What’s the true toll of the epidemic? Here’s how we estimated it for Florida.

Published on
June 11, 2020

In recent weeks, The Washington Post, The New York Times and FiveThirtyEight have reported that the true toll of the coronavirus epidemic is much higher than official death count. 

Curious what’s happening in your state? So were we.

I write for The Tampa Bay Times. Here in Florida, the death count has been controversial and closely watched. The state Department of Health maintains the official tally. But the state’s medical examiners, who must certify all COVID-19 deaths under Florida law, have their own count. In April, a colleague and I reported that the two counts were different, with the official tally missing some cases. Then the state stopped releasing the medical examiners’ data.

We knew the discrepancy explained only part of the undercount. Experts were telling us that a number of COVID-19 deaths had almost certainly been misclassified in March and April. They also believed some deaths from other causes happened because people were scared to seek care.

Reporting in The Washington Post, based on a Yale-led analysis of federal data, suggested the undercount in Florida was small. Still, we were curious what the data could tell us about the epidemic in our state.

Two of my colleagues started by requesting monthly mortality data from Florida’s Bureau of Vital Statistics. Around the same time, I connected with a health researcher at the University of South Florida who was looking at the weekly death counts published by the U.S. Centers for Disease Control and Prevention. I asked if he would be open to a collaboration. He was.

Our goal was to compare the total number of deaths in Florida to what we would expect in a normal year based on the last few years of data. Public health experts call this an excess death analysis. We looked at deaths from all causes, not just COVID-19, because we knew that some epidemic-related deaths had been attributed to other things. 

We used the federal data instead of the state data, partly because the former included a field for COVID-19 deaths. We did, however, look at both datasets to make sure there were no inconsistencies.

Troy Quast, the USF researcher, used two different methods to calculate the number of expected deaths for each week of the year. First, he took the total number of deaths for each week dating back six years and adjusted for population growth using U.S. Census figures. Then, he calculated the average. 

He also used a more conservative measure preferred by the CDC that involved calculating a 95% confidence interval, or a range of values that had a 95% probability of containing the true value. We used the highest number in the range as our more conservative estimate for the expected number of deaths. (The approach is similar to the one used in this JAMA article that estimated excess deaths in Puerto Rico after Hurricane Maria in 2017. I wouldn’t have been comfortable doing this calculation on my own, so I was glad to have an expert spearheading the work.)

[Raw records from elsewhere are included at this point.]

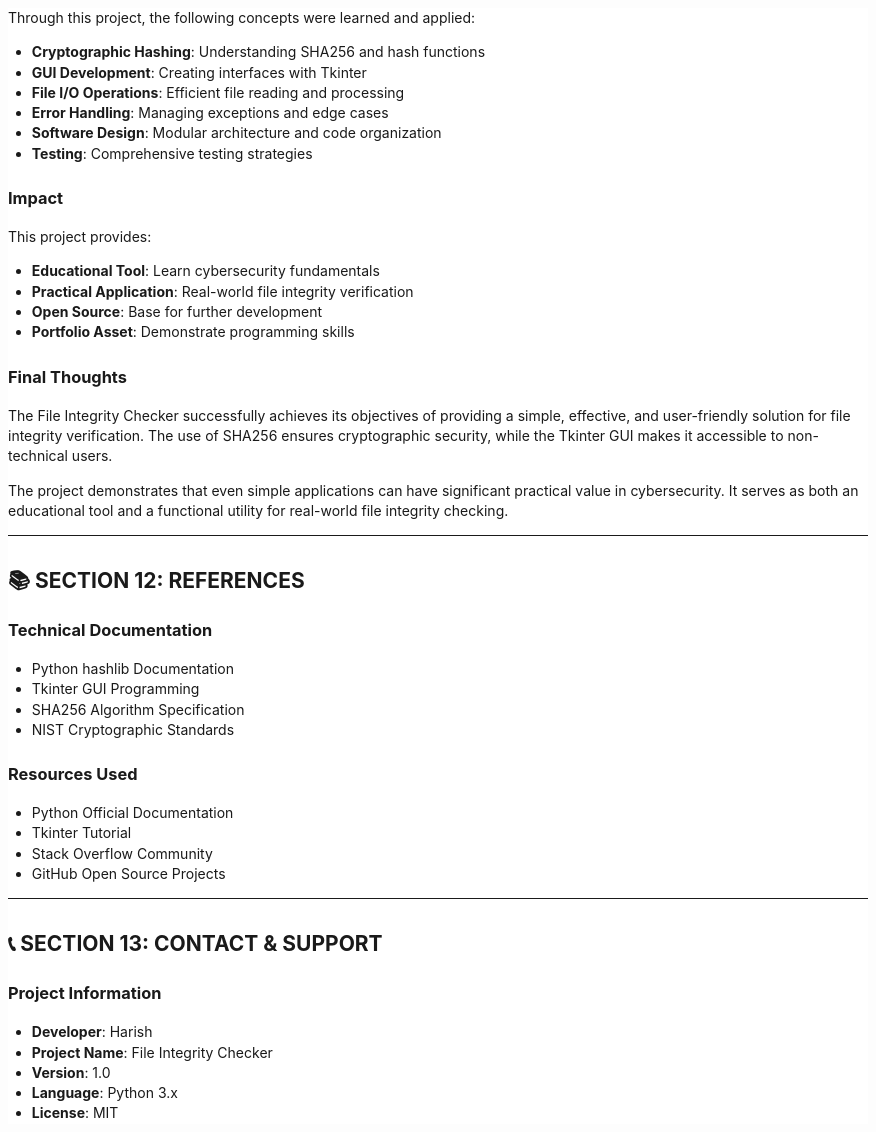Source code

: Through this project, the following concepts were learned and applied:
- **Cryptographic Hashing**: Understanding SHA256 and hash functions
- **GUI Development**: Creating interfaces with Tkinter
- **File I/O Operations**: Efficient file reading and processing
- **Error Handling**: Managing exceptions and edge cases
- **Software Design**: Modular architecture and code organization
- **Testing**: Comprehensive testing strategies

### Impact

This project provides:
- **Educational Tool**: Learn cybersecurity fundamentals
- **Practical Application**: Real-world file integrity verification
- **Open Source**: Base for further development
- **Portfolio Asset**: Demonstrate programming skills

### Final Thoughts

The File Integrity Checker successfully achieves its objectives of providing a simple, effective, and user-friendly solution for file integrity verification. The use of SHA256 ensures cryptographic security, while the Tkinter GUI makes it accessible to non-technical users.

The project demonstrates that even simple applications can have significant practical value in cybersecurity. It serves as both an educational tool and a functional utility for real-world file integrity checking.

---

## 📚 SECTION 12: REFERENCES

### Technical Documentation
- Python hashlib Documentation
- Tkinter GUI Programming
- SHA256 Algorithm Specification
- NIST Cryptographic Standards

### Resources Used
- Python Official Documentation
- Tkinter Tutorial
- Stack Overflow Community
- GitHub Open Source Projects

---

## 📞 SECTION 13: CONTACT & SUPPORT

### Project Information
- **Developer**: Harish
- **Project Name**: File Integrity Checker
- **Version**: 1.0
- **Language**: Python 3.x
- **License**: MIT
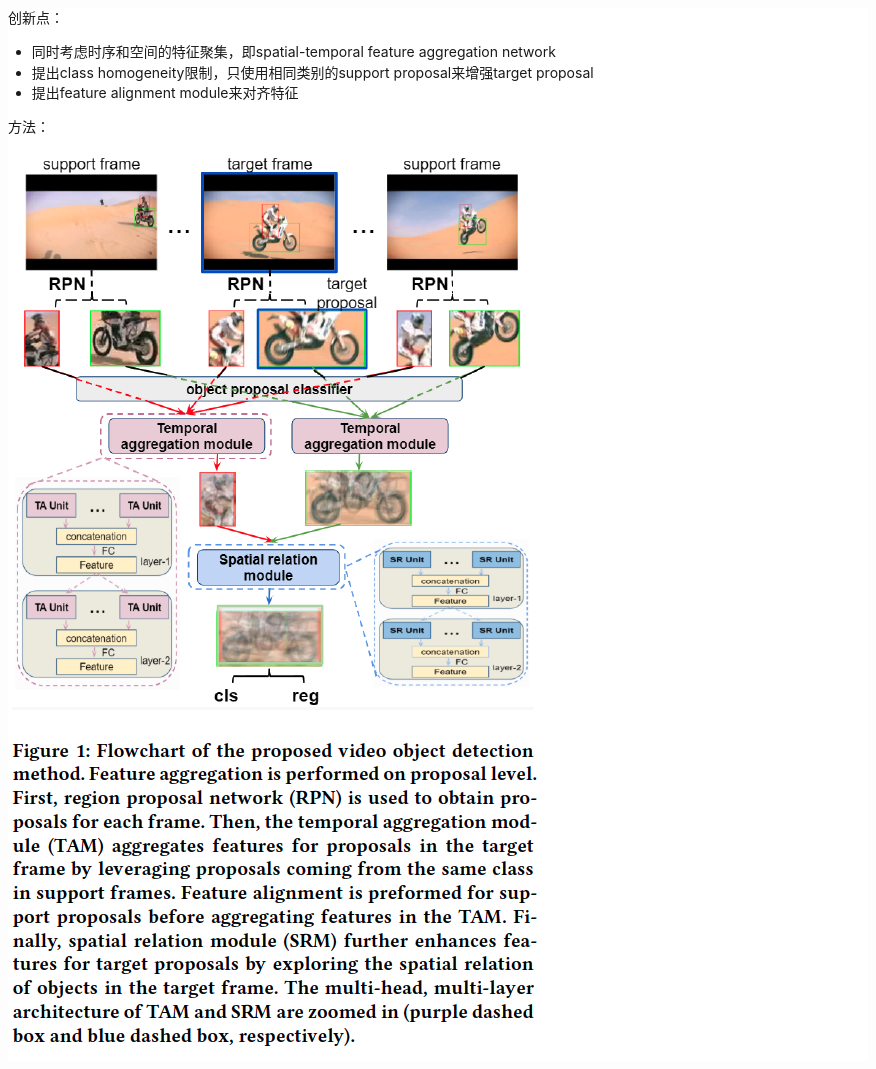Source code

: 创新点：

- 同时考虑时序和空间的特征聚集，即spatial-temporal feature aggregation network
- 提出class homogeneity限制，只使用相同类别的support proposal来增强target proposal
- 提出feature alignment module来对齐特征

方法：

![image-20210509143433971](./VOD-overview/image-20210509143433971.png)
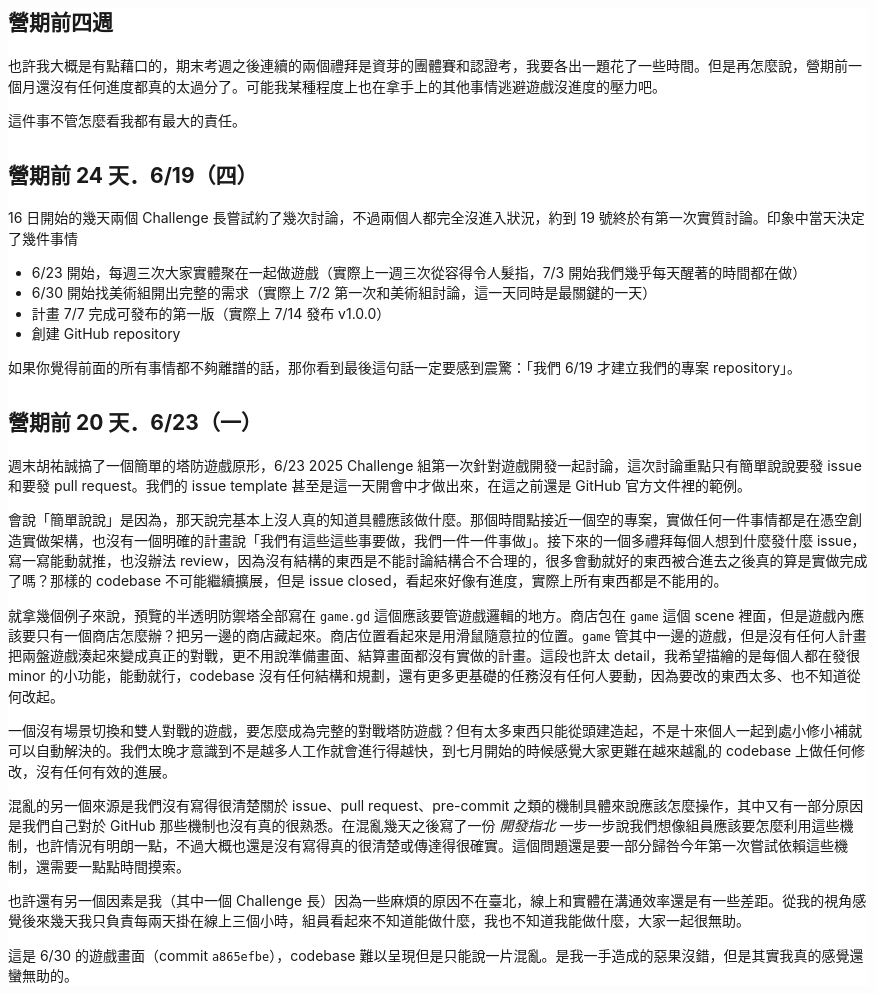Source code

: ## 營期前四週

也許我大概是有點藉口的，期末考週之後連續的兩個禮拜是資芽的團體賽和認證考，我要各出一題花了一些時間。但是再怎麼說，營期前一個月還沒有任何進度都真的太過分了。可能我某種程度上也在拿手上的其他事情逃避遊戲沒進度的壓力吧。

這件事不管怎麼看我都有最大的責任。

## 營期前 24 天．6/19（四）

16 日開始的幾天兩個 Challenge 長嘗試約了幾次討論，不過兩個人都完全沒進入狀況，約到 19 號終於有第一次實質討論。印象中當天決定了幾件事情

-   6/23 開始，每週三次大家實體聚在一起做遊戲（實際上一週三次從容得令人髮指，7/3 開始我們幾乎每天醒著的時間都在做）
-   6/30 開始找美術組開出完整的需求（實際上 7/2 第一次和美術組討論，這一天同時是最關鍵的一天）
-   計畫 7/7 完成可發布的第一版（實際上 7/14 發布 v1.0.0）
-   創建 GitHub repository

如果你覺得前面的所有事情都不夠離譜的話，那你看到最後這句話一定要感到震驚：「我們 6/19 才建立我們的專案 repository」。

## 營期前 20 天．6/23（一）

週末胡祐誠搞了一個簡單的塔防遊戲原形，6/23 2025 Challenge 組第一次針對遊戲開發一起討論，這次討論重點只有簡單說說要發 issue 和要發 pull request。我們的 issue template 甚至是這一天開會中才做出來，在這之前還是 GitHub 官方文件裡的範例。

會說「簡單說說」是因為，那天說完基本上沒人真的知道具體應該做什麼。那個時間點接近一個空的專案，實做任何一件事情都是在憑空創造實做架構，也沒有一個明確的計畫說「我們有這些這些事要做，我們一件一件事做」。接下來的一個多禮拜每個人想到什麼發什麼 issue，寫一寫能動就推，也沒辦法 review，因為沒有結構的東西是不能討論結構合不合理的，很多會動就好的東西被合進去之後真的算是實做完成了嗎？那樣的 codebase 不可能繼續擴展，但是 issue closed，看起來好像有進度，實際上所有東西都是不能用的。

就拿幾個例子來說，預覽的半透明防禦塔全部寫在 `game.gd` 這個應該要管遊戲邏輯的地方。商店包在 `game` 這個 scene 裡面，但是遊戲內應該要只有一個商店怎麼辦？把另一邊的商店藏起來。商店位置看起來是用滑鼠隨意拉的位置。`game` 管其中一邊的遊戲，但是沒有任何人計畫把兩盤遊戲湊起來變成真正的對戰，更不用說準備畫面、結算畫面都沒有實做的計畫。這段也許太 detail，我希望描繪的是每個人都在發很 minor 的小功能，能動就行，codebase 沒有任何結構和規劃，還有更多更基礎的任務沒有任何人要動，因為要改的東西太多、也不知道從何改起。

一個沒有場景切換和雙人對戰的遊戲，要怎麼成為完整的對戰塔防遊戲？但有太多東西只能從頭建造起，不是十來個人一起到處小修小補就可以自動解決的。我們太晚才意識到不是越多人工作就會進行得越快，到七月開始的時候感覺大家更難在越來越亂的 codebase 上做任何修改，沒有任何有效的進展。

混亂的另一個來源是我們沒有寫得很清楚關於 issue、pull request、pre-commit 之類的機制具體來說應該怎麼操作，其中又有一部分原因是我們自己對於 GitHub 那些機制也沒有真的很熟悉。在混亂幾天之後寫了一份 _開發指北_ 一步一步說我們想像組員應該要怎麼利用這些機制，也許情況有明朗一點，不過大概也還是沒有寫得真的很清楚或傳達得很確實。這個問題還是要一部分歸咎今年第一次嘗試依賴這些機制，還需要一點點時間摸索。

也許還有另一個因素是我（其中一個 Challenge 長）因為一些麻煩的原因不在臺北，線上和實體在溝通效率還是有一些差距。從我的視角感覺後來幾天我只負責每兩天掛在線上三個小時，組員看起來不知道能做什麼，我也不知道我能做什麼，大家一起很無助。

這是 6/30 的遊戲畫面（commit `a865efbe`），codebase 難以呈現但是只能說一片混亂。是我一手造成的惡果沒錯，但是其實我真的感覺還蠻無助的。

We took our estimates of expected deaths and subtracted out the actual number of deaths for that week. We presented “excess deaths” as a range between the two figures. Then, we subtracted the number of COVID deaths to show how many could not be explained by the official death count. 

By some measures, we found hundreds more deaths in Florida than the official count. It wasn’t the thousands that researchers and journalists identified in coronavirus hotspots like New York. But given the smaller size of the epidemic in Florida, it felt meaningful. 

The analysis got more interesting when we dug deeper. We repeated the exercise for two subsets of the data: deaths by natural causes (i.e. infection and disease) and non-natural causes (i.e. accidents, homicides and suicides). When we looked specifically at deaths by natural causes, we found even more deaths than expected. The analysis suggested the true count of epidemic-related deaths could be between 17% and 58% higher than the published death figures. 

Our analysis of non-natural causes, on the other hand, found fewer deaths in 2020 than expected for a normal year. That aligned with anecdotes from medical examiners, who said they were seeing fewer motor-vehicle deaths and homicides this year than in the past.

We made charts for the story using Datawrapper, a data visualization program that is free and easy to use. We considered publishing bar charts that would show the difference between the expected and actual deaths, but ultimately chose line graphs that relayed more information. We plotted the confidence interval, the mean number of deaths over the last six years and the actual number of deaths in 2020. We also showed the COVID-19 death count.

The analysis could be replicated for any state, though I would recommend working with a public health researcher or health economist to calculate the confidence interval. Look for someone who both understands the theory and has experience crunching numbers. When you make your initial approach, explain what hope to accomplish from the collaboration and provide examples of your work. Be sure to explain your process and anticipated timeline. Most news outlets work faster than academics. 

I would also recommend showing the methodology and findings to as many experts as possible before publishing, even if you take the simpler approach. The more eyes, the better.

There’s reason to be cautious. In late May, a Reddit post claimed there had been thousands more pneumonia deaths in Florida than usual. Several high-profile politicians jumped on the theory, using it as evidence that health officials had been dishonest about the coronavirus death toll. But it was unclear what the numbers in the post were describing. And top experts in morbidity statistics told my colleague Zack Sampson the theory was not supported by facts

Jeffrey Howard, an assistant professor at the University of Texas at Austin, made an important point: “People who aren’t trained and don’t have experience with assessing these data from the (U.S. Centers for Disease Control and Prevention) can easily come away with very inaccurate conclusions.”